I'm struggling with error handling cleanly in Rust. Say I have a function that is propogating multiple error types with Box<dyn Error>. To unwrap and handle the error, I'm doing the following:
fn main() {
let json =
get_json_response(format!("{}{}", BASE_URL, LOGIN_URL).as_str()).unwrap_or_else(|e| {
eprintln!("Error: failed to get: {}", e);
std::process::exit(1);
});
}
fn get_json_response(url: &str) -> Result<Value, Box<dyn Error>> {
let resp = ureq::get(url)
.set("Authorization", format!("Bearer {}", API_TOKEN).as_str())
.call()?
.into_json()?;
Ok(resp)
}
This works well. However, if I have multiple calls to get_json_response(), it gets messy to include that same closure over and over.

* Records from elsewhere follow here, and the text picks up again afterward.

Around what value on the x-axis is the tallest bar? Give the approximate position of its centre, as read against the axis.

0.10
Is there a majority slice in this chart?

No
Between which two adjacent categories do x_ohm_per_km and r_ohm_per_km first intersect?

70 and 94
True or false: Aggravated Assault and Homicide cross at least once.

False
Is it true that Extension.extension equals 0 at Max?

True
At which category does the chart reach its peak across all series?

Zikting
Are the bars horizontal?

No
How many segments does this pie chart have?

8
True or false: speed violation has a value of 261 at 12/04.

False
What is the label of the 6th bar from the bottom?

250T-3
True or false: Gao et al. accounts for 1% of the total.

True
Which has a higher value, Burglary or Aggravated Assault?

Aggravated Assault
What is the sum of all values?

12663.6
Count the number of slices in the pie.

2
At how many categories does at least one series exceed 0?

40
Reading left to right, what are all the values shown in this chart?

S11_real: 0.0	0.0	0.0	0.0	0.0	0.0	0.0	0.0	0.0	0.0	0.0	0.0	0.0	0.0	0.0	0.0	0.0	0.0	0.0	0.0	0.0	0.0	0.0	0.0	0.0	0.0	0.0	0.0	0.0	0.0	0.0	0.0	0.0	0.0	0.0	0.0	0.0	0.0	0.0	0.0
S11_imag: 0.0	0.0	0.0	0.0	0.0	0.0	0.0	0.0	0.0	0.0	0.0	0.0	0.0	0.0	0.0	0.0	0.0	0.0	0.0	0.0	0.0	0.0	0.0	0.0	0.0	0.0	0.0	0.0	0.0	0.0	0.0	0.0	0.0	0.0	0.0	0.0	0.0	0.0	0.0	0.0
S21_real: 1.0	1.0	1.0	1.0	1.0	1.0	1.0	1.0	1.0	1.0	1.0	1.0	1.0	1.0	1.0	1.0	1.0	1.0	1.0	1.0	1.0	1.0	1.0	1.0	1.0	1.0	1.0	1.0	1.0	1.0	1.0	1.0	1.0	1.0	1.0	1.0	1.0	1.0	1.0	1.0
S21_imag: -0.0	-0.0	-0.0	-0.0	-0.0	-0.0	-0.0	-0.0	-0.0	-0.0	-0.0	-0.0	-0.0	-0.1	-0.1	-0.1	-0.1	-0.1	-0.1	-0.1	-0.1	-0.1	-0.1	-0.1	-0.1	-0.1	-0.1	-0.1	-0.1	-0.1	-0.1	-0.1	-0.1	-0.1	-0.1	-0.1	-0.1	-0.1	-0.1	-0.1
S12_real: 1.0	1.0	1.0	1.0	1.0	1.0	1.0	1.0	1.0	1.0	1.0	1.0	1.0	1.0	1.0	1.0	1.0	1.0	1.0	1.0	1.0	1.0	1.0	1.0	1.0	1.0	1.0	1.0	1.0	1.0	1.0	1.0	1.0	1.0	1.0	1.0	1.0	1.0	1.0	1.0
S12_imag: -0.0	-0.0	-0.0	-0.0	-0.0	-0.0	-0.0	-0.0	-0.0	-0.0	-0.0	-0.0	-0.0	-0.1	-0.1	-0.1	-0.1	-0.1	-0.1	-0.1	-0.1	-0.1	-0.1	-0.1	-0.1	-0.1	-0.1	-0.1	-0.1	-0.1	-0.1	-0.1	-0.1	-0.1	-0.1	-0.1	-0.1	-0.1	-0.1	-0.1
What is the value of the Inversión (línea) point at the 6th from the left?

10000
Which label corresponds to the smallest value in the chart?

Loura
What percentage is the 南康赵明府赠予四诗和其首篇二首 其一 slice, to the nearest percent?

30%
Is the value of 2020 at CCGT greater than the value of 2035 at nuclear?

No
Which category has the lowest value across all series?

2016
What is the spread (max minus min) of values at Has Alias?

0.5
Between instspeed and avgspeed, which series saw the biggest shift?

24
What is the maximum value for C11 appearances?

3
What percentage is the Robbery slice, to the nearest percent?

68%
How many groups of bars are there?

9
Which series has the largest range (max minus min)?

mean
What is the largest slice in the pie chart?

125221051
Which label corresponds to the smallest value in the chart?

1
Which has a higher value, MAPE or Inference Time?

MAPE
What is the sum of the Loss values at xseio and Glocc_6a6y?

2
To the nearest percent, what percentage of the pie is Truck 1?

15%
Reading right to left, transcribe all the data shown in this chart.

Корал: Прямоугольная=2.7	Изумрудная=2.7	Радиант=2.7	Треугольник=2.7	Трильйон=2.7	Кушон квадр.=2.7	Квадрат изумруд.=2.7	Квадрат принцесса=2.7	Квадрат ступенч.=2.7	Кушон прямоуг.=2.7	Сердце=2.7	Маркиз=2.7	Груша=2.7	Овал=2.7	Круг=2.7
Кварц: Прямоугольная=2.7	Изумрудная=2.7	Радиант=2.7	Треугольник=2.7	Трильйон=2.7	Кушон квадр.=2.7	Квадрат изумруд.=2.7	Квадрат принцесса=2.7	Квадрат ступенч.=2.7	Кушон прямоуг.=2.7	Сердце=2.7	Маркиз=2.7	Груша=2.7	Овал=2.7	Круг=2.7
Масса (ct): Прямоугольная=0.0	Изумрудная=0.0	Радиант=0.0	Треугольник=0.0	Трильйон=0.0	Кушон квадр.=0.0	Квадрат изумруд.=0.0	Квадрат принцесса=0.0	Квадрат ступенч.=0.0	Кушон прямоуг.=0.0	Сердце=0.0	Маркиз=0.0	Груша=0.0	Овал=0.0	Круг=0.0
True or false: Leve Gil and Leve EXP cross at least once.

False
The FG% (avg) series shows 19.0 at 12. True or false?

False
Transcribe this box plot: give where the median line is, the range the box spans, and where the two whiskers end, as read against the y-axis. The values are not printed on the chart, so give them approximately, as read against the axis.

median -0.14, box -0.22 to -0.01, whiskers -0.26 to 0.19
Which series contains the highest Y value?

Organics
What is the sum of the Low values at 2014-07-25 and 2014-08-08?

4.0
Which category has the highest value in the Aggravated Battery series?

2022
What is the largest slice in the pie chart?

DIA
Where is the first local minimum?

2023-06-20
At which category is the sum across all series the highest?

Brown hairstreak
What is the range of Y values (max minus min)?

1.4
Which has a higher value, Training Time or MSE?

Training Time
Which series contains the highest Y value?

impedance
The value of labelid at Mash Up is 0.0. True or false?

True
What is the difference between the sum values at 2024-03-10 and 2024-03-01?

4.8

My solutions is to change it to:
use serde_json::Value;
use std::error::Error;
use ureq;
fn main() {
let json =
get_json_response(format!("{}{}", BASE_URL, LOGIN_URL).as_str()).unwrap_or_else(fail);
}
fn fail(err: Box<dyn Error>) -> ! {
eprintln!("Error: failed to get: {}", err);
std::process::exit(1);
}
This doesn't work because unwrap_or_else() expects a Value to be returned rather than nothing !. I can cheat and change the return value of fail() to -> Value and add Value::Null after the exit(1). It works but feels wrong (and complains).
I could also do unwrap_or_else(|e| fail(e)) which isn't terrible.
Is there an idiomatic way to handle this?